* **TASK DESCRIPTION**
Transcribe every line from the one containing "ჩვენ მხოლოდ იმ მოცემულობიდან უნდა" down to the one containing "მსოფლიოში, ეკრძალებათ დასანქცირებულ", inclusive.

* **SUPPLIED RECORDS**
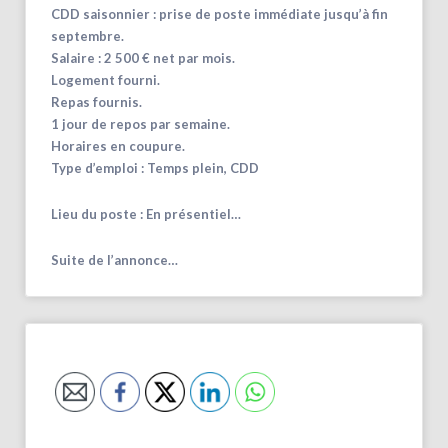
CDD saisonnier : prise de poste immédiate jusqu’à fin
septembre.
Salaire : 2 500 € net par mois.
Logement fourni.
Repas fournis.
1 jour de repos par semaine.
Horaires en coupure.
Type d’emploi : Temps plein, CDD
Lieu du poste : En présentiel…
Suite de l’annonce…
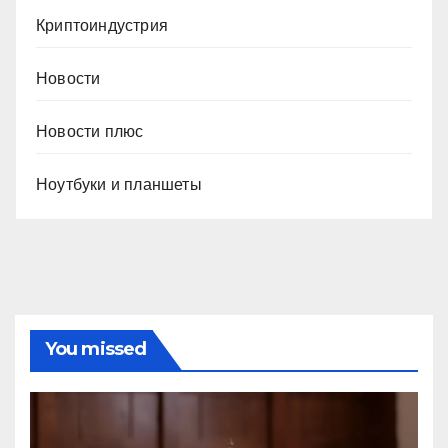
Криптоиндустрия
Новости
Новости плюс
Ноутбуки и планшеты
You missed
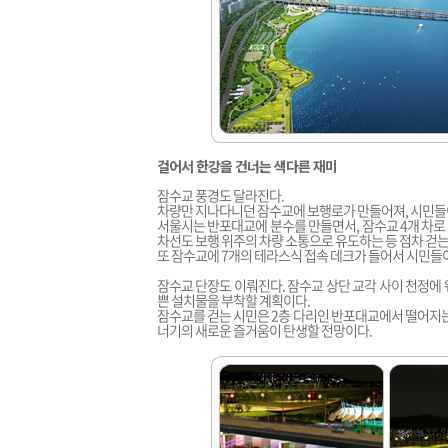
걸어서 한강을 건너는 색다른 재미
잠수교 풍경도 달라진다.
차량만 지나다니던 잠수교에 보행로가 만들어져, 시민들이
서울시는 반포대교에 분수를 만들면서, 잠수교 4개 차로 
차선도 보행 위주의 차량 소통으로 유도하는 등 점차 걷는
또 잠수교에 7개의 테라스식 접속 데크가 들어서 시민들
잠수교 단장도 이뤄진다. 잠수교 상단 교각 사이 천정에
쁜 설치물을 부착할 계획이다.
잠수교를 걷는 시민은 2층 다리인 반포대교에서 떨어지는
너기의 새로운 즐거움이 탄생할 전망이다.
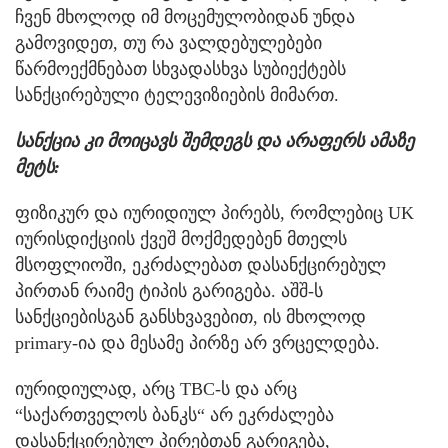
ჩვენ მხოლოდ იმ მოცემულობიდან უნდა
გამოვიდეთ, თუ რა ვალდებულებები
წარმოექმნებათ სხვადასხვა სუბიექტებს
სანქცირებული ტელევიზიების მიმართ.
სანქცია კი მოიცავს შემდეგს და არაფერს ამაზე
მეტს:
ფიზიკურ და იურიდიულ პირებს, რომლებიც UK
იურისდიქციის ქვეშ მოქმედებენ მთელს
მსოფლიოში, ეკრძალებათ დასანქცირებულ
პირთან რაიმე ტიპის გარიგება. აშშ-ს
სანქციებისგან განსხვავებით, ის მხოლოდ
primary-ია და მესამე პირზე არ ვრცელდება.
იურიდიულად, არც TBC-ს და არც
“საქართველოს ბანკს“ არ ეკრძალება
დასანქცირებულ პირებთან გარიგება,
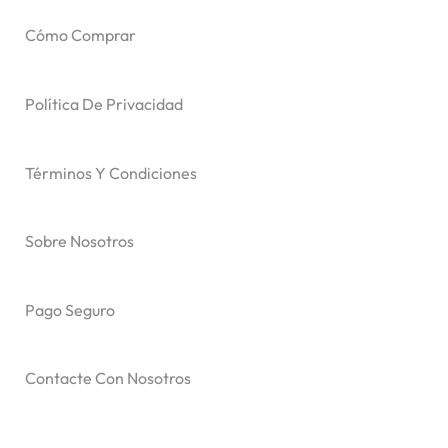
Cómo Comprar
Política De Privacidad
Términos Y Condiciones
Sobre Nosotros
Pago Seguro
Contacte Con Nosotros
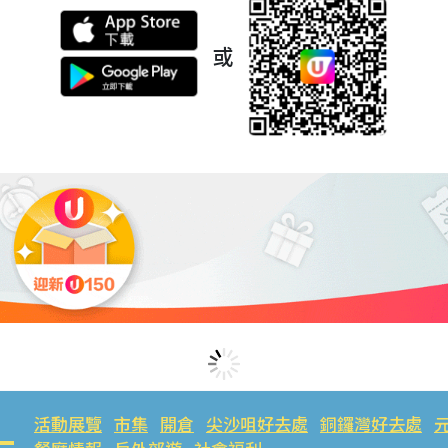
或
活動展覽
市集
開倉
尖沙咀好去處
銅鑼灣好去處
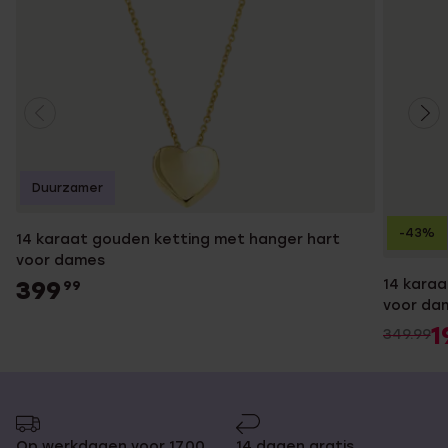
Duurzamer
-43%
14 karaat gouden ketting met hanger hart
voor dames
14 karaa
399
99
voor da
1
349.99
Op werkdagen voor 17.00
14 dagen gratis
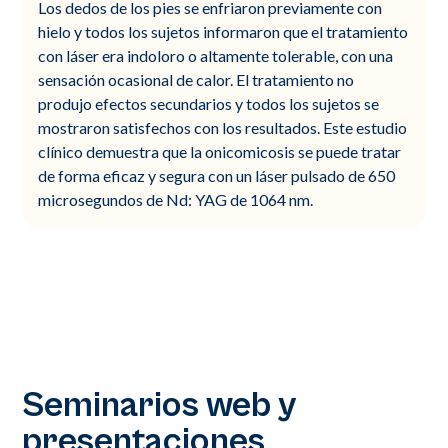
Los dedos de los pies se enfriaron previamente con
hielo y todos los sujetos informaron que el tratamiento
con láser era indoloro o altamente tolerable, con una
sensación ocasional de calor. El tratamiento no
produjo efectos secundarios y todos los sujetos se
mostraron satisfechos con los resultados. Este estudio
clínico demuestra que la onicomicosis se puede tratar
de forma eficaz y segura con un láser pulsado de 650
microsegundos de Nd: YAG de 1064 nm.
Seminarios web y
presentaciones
==
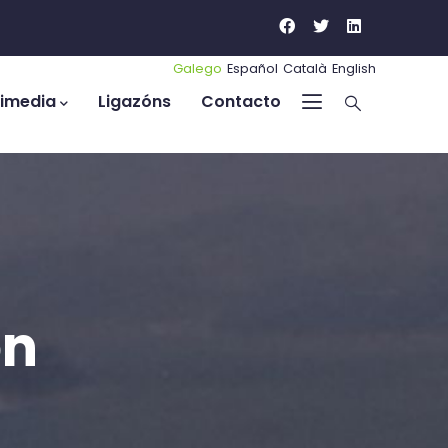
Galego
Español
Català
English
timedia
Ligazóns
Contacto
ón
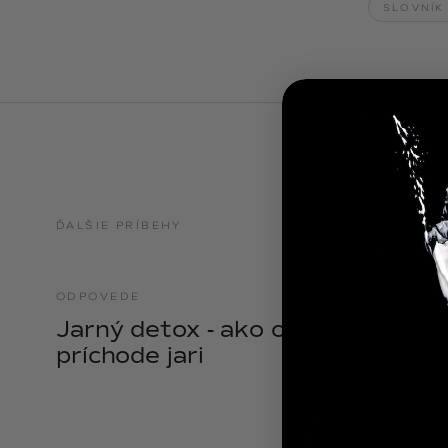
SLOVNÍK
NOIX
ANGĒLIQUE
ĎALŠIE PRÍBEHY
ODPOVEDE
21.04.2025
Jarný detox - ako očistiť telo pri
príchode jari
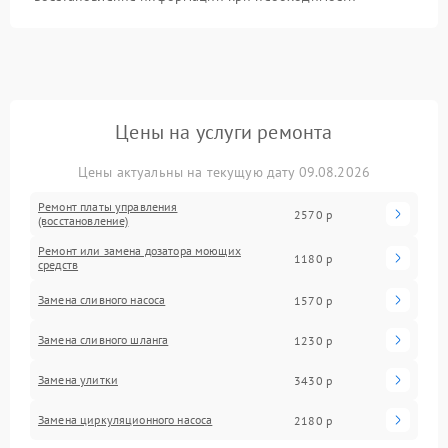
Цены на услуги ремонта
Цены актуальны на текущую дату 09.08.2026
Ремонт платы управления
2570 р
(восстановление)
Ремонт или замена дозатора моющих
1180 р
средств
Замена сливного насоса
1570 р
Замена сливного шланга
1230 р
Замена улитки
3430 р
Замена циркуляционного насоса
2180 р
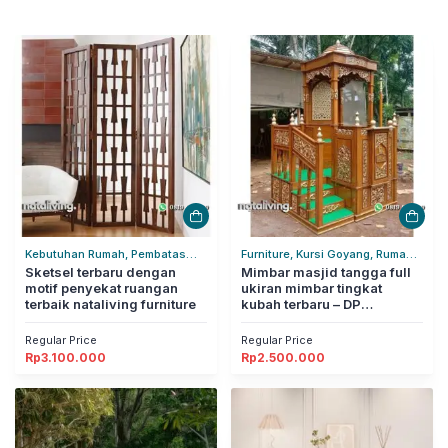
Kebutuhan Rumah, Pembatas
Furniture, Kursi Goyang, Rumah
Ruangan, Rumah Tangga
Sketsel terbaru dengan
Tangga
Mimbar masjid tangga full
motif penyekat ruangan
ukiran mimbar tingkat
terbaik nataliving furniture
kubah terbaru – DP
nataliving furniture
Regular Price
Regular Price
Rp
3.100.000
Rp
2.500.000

* **RESULT FOR THIS EXERCISE**
ჩვენ მხოლოდ იმ მოცემულობიდან უნდა
გამოვიდეთ, თუ რა ვალდებულებები
წარმოექმნებათ სხვადასხვა სუბიექტებს
სანქცირებული ტელევიზიების მიმართ.
სანქცია კი მოიცავს შემდეგს და არაფერს ამაზე
მეტს:
ფიზიკურ და იურიდიულ პირებს, რომლებიც UK
იურისდიქციის ქვეშ მოქმედებენ მთელს
მსოფლიოში, ეკრძალებათ დასანქცირებულ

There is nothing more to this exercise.